_Dataset entries_.
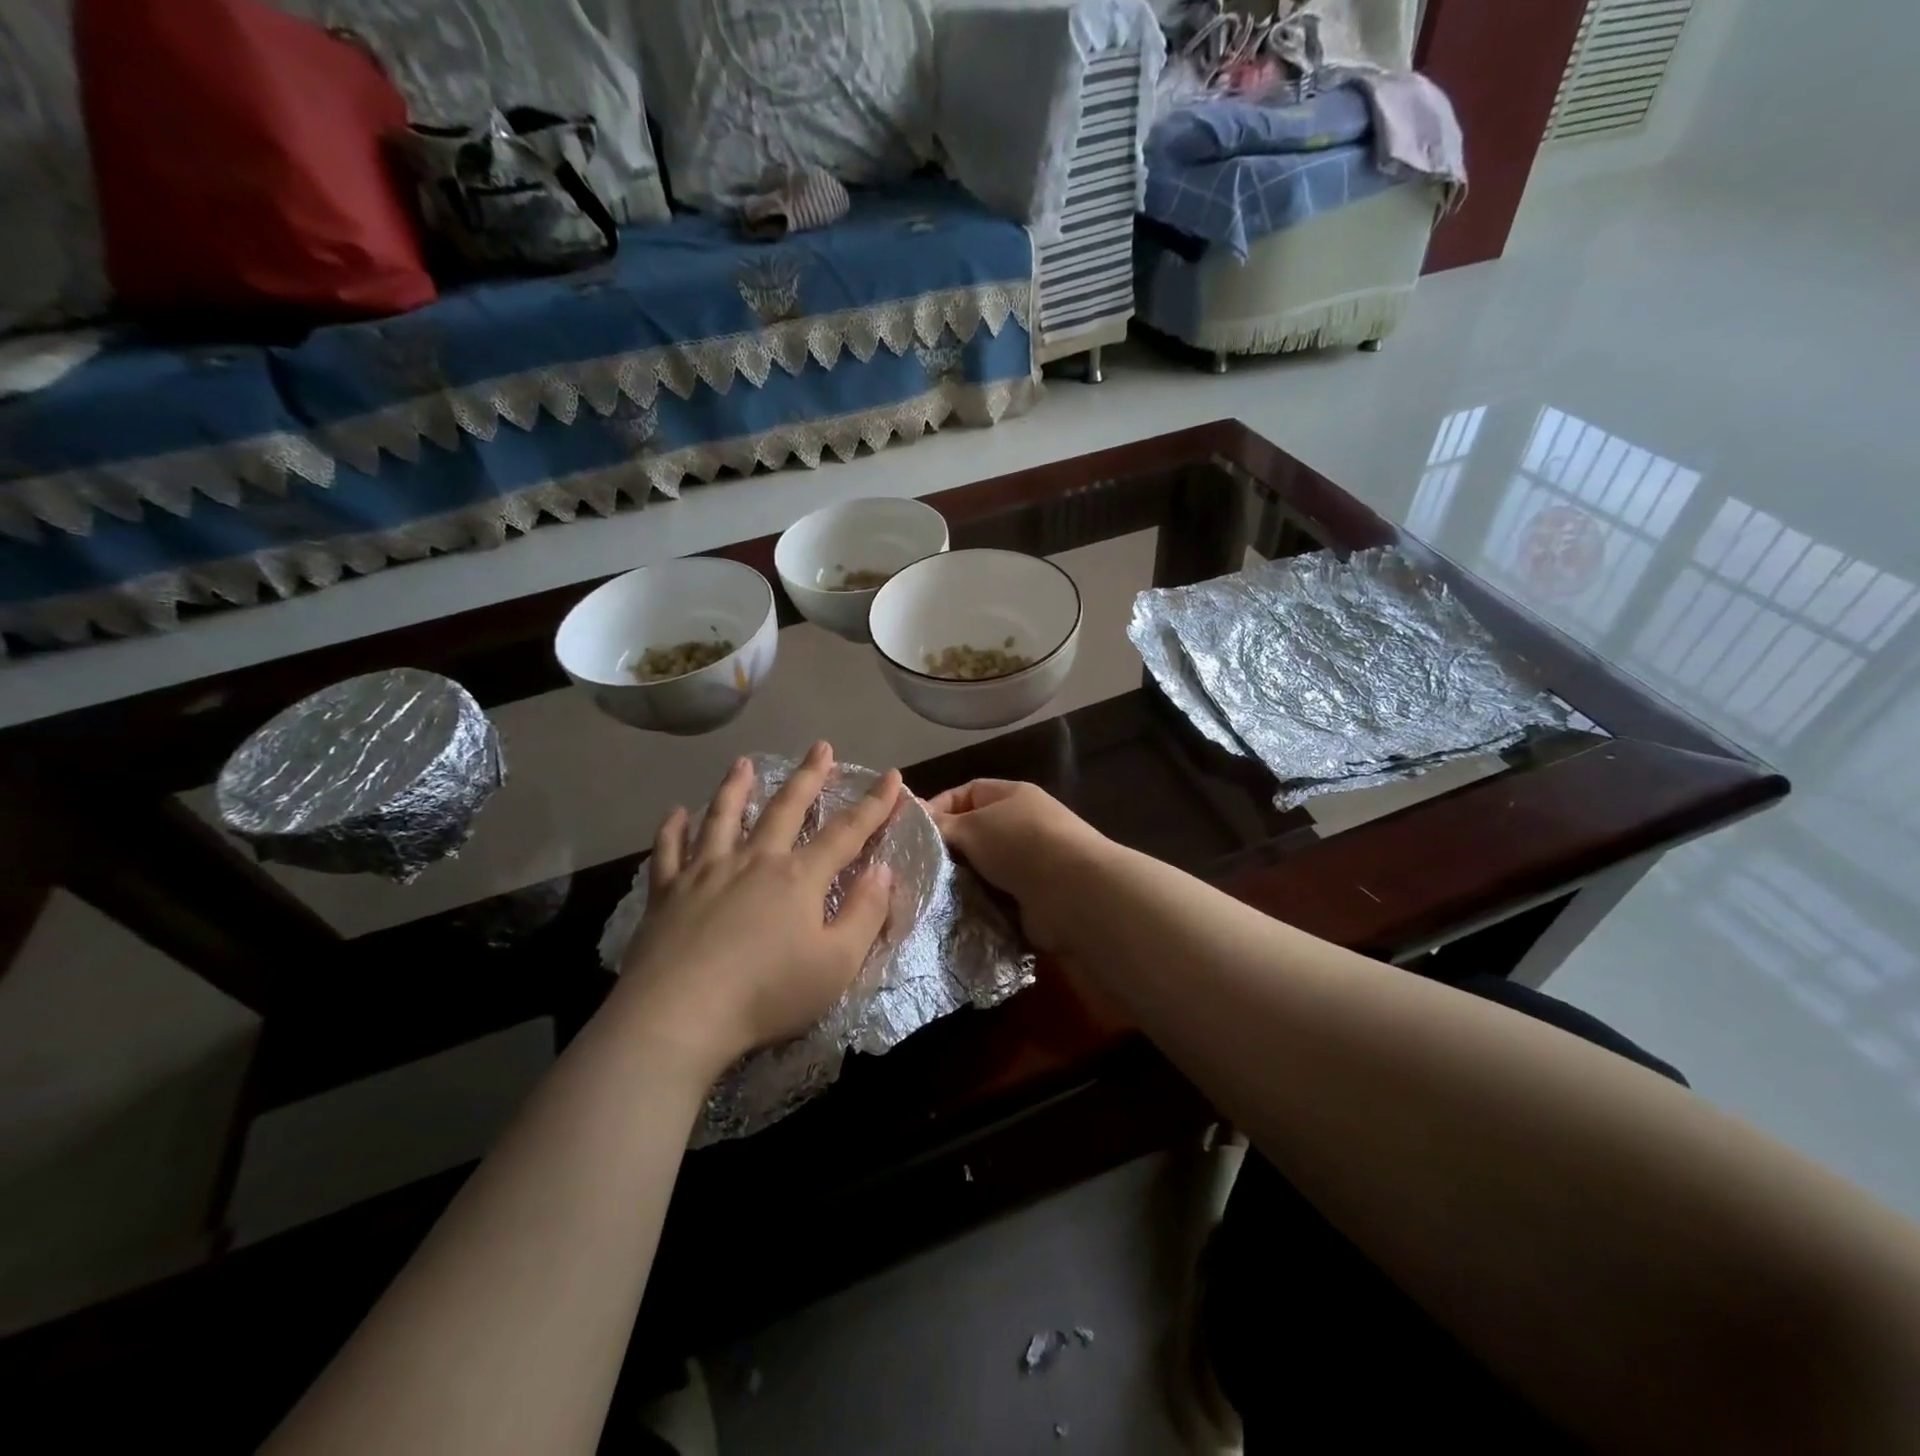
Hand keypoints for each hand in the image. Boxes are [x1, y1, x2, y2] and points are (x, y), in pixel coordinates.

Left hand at [617, 742, 901, 1077]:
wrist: (678, 1016)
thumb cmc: (768, 994)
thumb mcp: (837, 964)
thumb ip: (865, 913)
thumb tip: (883, 869)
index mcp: (800, 877)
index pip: (847, 831)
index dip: (874, 804)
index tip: (891, 776)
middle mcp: (755, 860)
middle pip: (786, 808)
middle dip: (809, 776)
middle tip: (821, 747)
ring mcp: (706, 872)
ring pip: (723, 817)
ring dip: (737, 787)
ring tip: (744, 763)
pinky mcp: (667, 892)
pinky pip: (669, 850)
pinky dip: (673, 828)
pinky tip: (676, 813)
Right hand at [925, 779, 1111, 952]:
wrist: (1074, 892)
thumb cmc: (1021, 844)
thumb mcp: (973, 826)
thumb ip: (943, 824)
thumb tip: (917, 821)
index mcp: (1012, 795)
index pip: (967, 792)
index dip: (938, 807)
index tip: (911, 831)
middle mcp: (1022, 825)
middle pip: (974, 833)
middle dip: (948, 849)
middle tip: (915, 867)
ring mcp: (1029, 863)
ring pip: (981, 869)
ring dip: (961, 881)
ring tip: (930, 892)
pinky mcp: (1031, 898)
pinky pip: (994, 898)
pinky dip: (977, 904)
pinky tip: (953, 913)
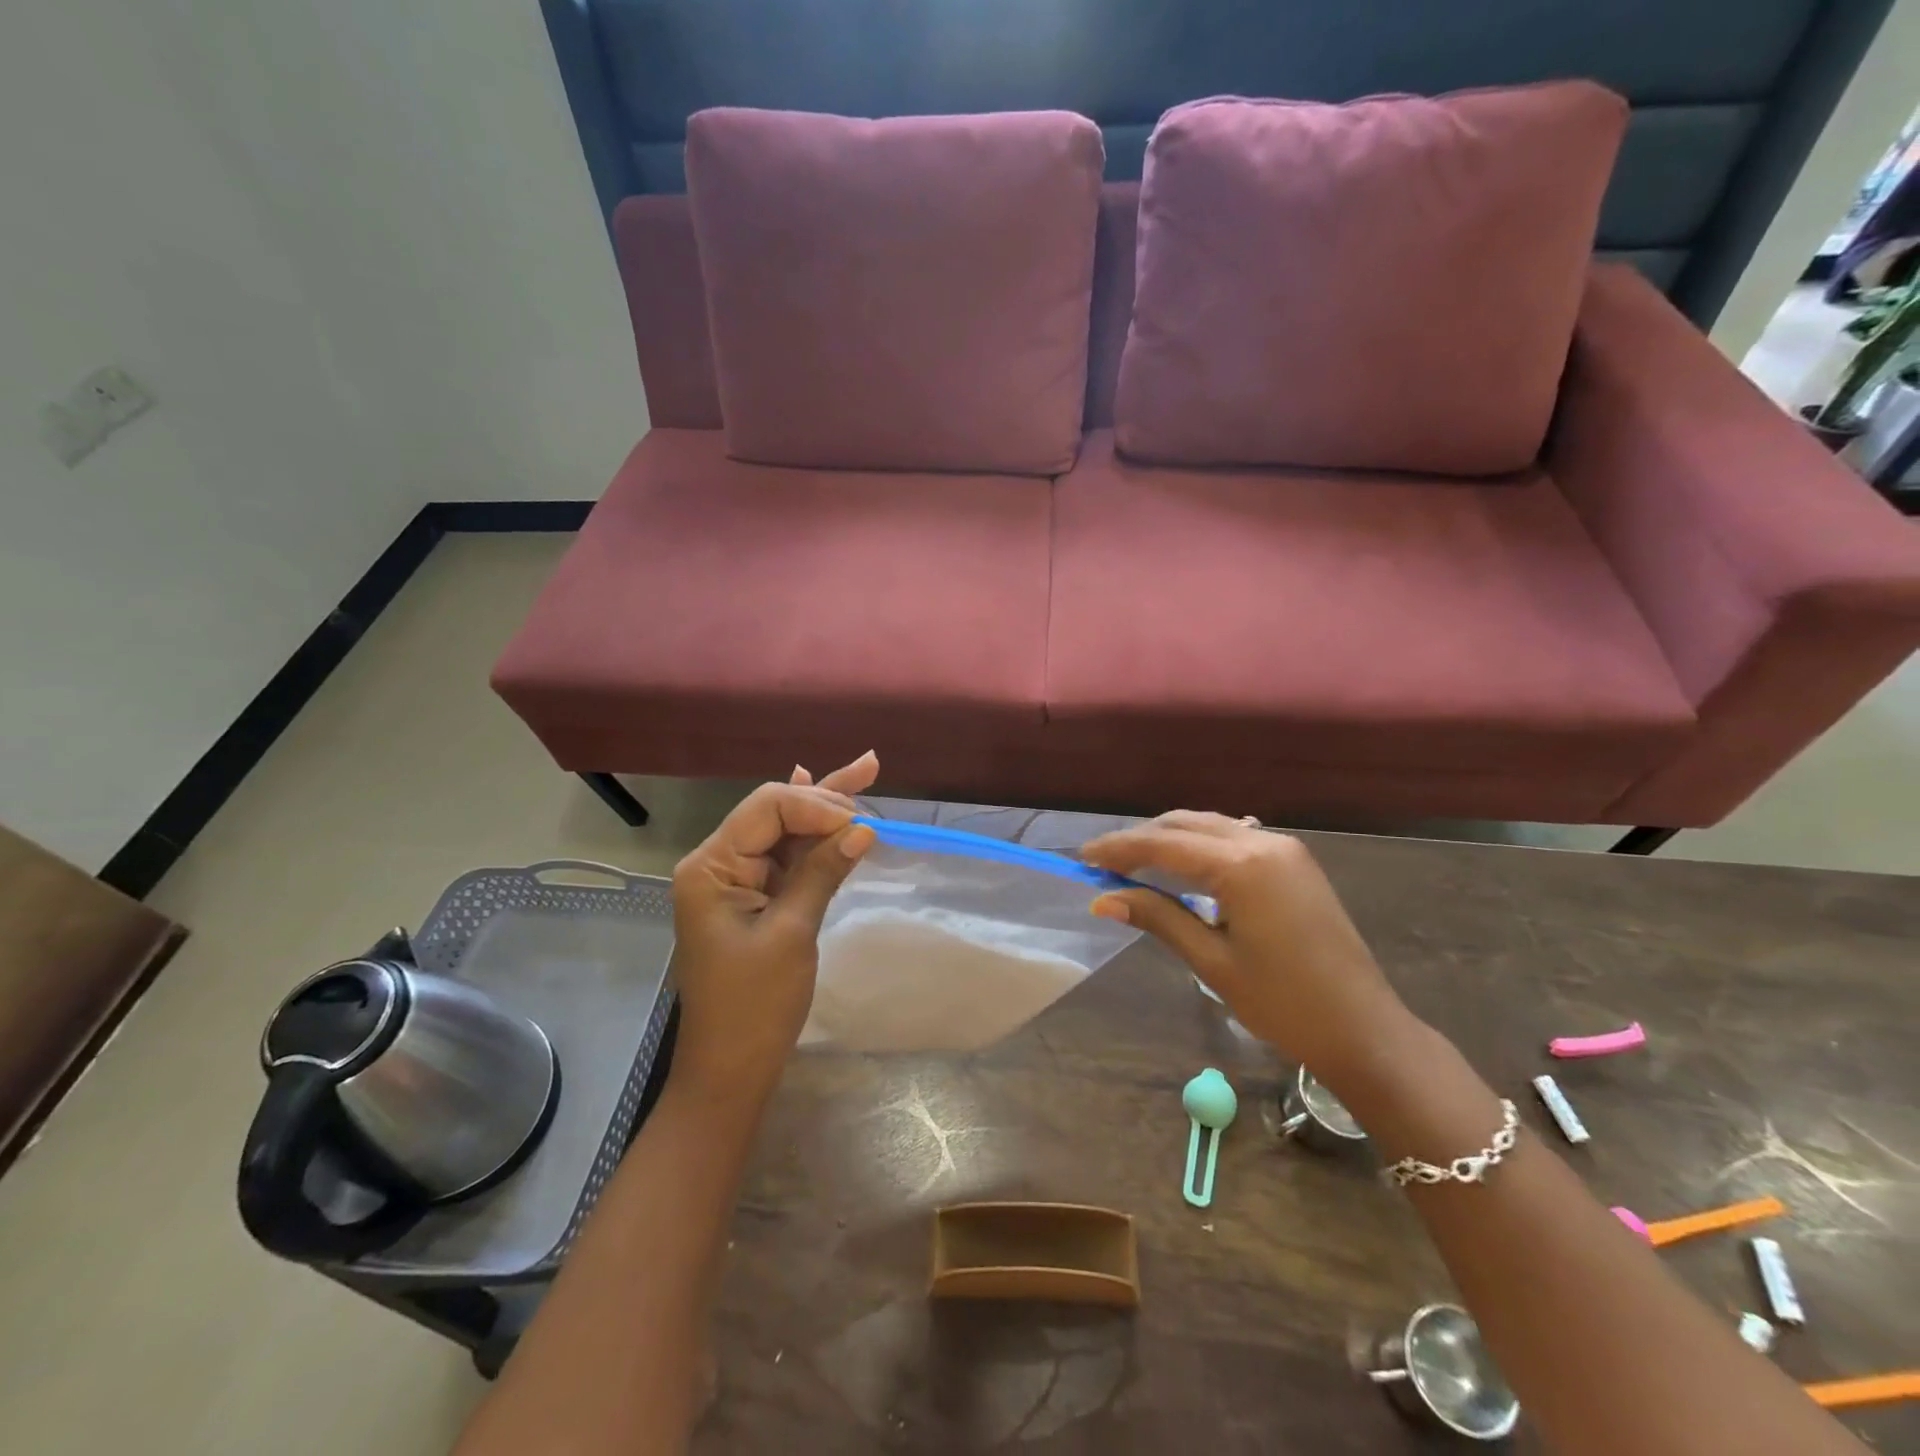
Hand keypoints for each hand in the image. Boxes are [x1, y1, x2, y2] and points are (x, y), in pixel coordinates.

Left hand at [668, 753, 878, 1101]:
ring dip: (825, 806)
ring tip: (865, 768)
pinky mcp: (757, 898)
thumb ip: (822, 872)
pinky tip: (822, 791)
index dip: (816, 806)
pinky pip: (788, 856)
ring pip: (786, 830)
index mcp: (710, 867)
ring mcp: (737, 881)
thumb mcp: (792, 933)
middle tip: (871, 777)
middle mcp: (718, 863)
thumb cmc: (754, 1006)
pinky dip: (813, 833)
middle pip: (776, 811)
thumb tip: (864, 829)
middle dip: (823, 796)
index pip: (767, 808)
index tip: (861, 824)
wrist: (731, 1069)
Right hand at [1082, 812, 1414, 1079]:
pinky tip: (1183, 865)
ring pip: (1211, 826)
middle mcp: (1264, 842)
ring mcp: (1285, 849)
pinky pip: (1235, 837)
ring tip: (1135, 862)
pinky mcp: (1295, 863)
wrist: (1363, 1030)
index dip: (1120, 849)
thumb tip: (1102, 900)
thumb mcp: (1212, 961)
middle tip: (1104, 862)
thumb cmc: (1283, 1004)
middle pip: (1186, 824)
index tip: (1084, 858)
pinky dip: (1200, 845)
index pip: (1164, 845)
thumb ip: (1158, 918)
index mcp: (1242, 866)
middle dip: (1142, 838)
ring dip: (1170, 838)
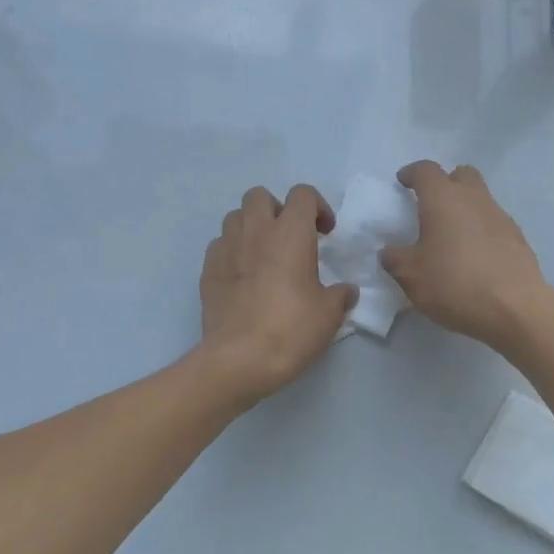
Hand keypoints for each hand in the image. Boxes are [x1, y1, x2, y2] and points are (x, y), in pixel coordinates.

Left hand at [198, 185, 356, 405]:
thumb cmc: (290, 330)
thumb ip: (340, 295)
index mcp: (290, 233)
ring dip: (251, 227)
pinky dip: (233, 251)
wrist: (238, 359)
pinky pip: (220, 245)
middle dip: (277, 209)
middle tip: (290, 238)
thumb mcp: (329, 315)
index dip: (317, 207)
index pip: (302, 194)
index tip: (325, 234)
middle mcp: (255, 231)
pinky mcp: (207, 270)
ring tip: (264, 254)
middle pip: (260, 196)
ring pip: (235, 217)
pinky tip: (243, 276)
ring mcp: (226, 249)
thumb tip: (346, 291)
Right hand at [381, 161, 549, 350]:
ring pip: (480, 198)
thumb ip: (395, 259)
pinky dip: (481, 230)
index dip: (412, 173)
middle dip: (446, 183)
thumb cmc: (454, 284)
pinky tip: (474, 256)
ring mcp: (500, 216)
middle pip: (461, 175)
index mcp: (443, 199)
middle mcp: (474, 199)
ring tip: (452, 236)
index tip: (403, 182)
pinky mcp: (518, 238)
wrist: (514, 308)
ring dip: (465, 208)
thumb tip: (390, 252)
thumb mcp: (411, 276)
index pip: (426, 170)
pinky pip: (494, 223)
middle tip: (432, 205)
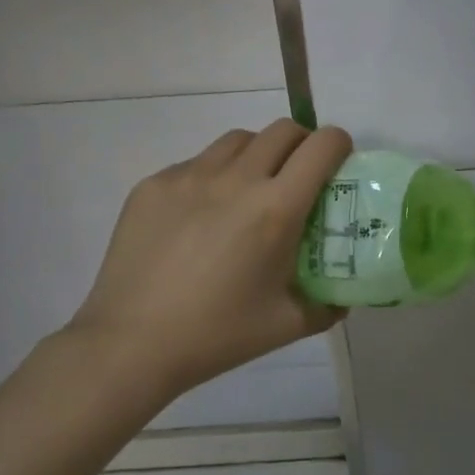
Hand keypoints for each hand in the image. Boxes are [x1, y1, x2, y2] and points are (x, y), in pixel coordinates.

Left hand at [66, 120, 352, 400]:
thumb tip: (343, 296)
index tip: (339, 164)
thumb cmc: (217, 335)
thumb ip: (327, 305)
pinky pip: (196, 163)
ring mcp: (189, 177)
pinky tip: (203, 217)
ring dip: (258, 154)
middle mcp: (235, 179)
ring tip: (251, 191)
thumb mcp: (287, 325)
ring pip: (238, 140)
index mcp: (275, 209)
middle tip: (299, 177)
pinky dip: (214, 176)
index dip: (339, 145)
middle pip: (282, 130)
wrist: (130, 344)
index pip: (322, 146)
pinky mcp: (153, 185)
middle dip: (302, 144)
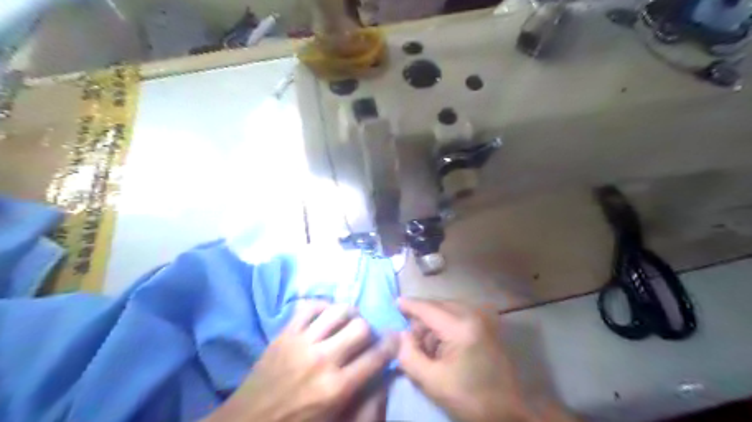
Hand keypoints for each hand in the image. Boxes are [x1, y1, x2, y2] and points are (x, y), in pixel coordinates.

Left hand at [209, 302, 394, 421]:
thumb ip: (366, 406)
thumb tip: (386, 379)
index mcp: (337, 388)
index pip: (376, 356)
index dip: (392, 345)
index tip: (395, 339)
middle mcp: (322, 359)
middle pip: (360, 326)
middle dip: (369, 330)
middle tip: (365, 338)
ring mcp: (301, 342)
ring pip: (337, 310)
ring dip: (349, 315)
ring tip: (347, 323)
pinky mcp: (284, 333)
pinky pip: (309, 306)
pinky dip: (322, 307)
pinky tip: (325, 317)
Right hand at [399, 299, 533, 421]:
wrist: (509, 412)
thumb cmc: (470, 398)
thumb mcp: (432, 381)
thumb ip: (409, 355)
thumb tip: (401, 334)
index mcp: (461, 327)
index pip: (427, 308)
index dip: (409, 305)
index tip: (394, 302)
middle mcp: (474, 314)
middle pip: (437, 306)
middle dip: (422, 321)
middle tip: (413, 343)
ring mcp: (484, 317)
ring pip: (447, 310)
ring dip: (434, 325)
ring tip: (431, 351)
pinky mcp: (488, 324)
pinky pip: (458, 316)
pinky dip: (446, 326)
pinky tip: (445, 347)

_What this task involves_. All that should appear in the answer is the lines above from the line with "ring dip: (737, 787)" through the line with "pinky dip: (813, 833)", retyped exactly, pictures left out.

_Output_.
ring dip: (737, 787)
ring tip: (744, 763)
pinky mcp: (667, 892)
pinky pip: (669, 850)
pinky dip: (673, 828)
pinky tip: (676, 813)
Right hand at [925, 779, 1111, 952]:
wrist: (1074, 892)
thumb cmc: (1021, 844)
thumb mcp: (973, 826)
thumb ip: (943, 824)
thumb tip: (917, 821)
index mcp: (1012, 795)
index pip: (967, 792)
index dip: (938, 807)
index tip: (911, 831)
middle mcp: (1022, 825)
middle pip: (974, 833)
middle dip: (948, 849)
middle tip: (915, 867)
ring mcp: (1029, 863)
ring pip: (981, 869)
ring dip: (961, 881)
ring tip: (930, 892)
pinky mcp: (1031, 898)
pinky pip: (994, 898)
pinky dip: (977, 904)
pinky tip: (953, 913)
Hand keypoints for each hand in the image. Boxes are [x1, y1, x2, y2] and points are (x, y), in pixel coordinates.

Left hand at [668, 753, 878, 1101]:
ring dip: (825, 806)
ring tip: (865, 768)
pinky mcp: (757, 898)
thumb ip: (822, 872)
pinky tip: (822, 791)
index dip: (816, 806)
pinky pip: (788, 856)
ring pip: (786, 830)
index mcp: (710, 867)
ring mcp: (737, 881)
thumb mcp: (792, 933)
middle tip: (871, 777)
middle mcp: (718, 863)
thumb cmc: (754, 1006)
pinky dip: (813, 833)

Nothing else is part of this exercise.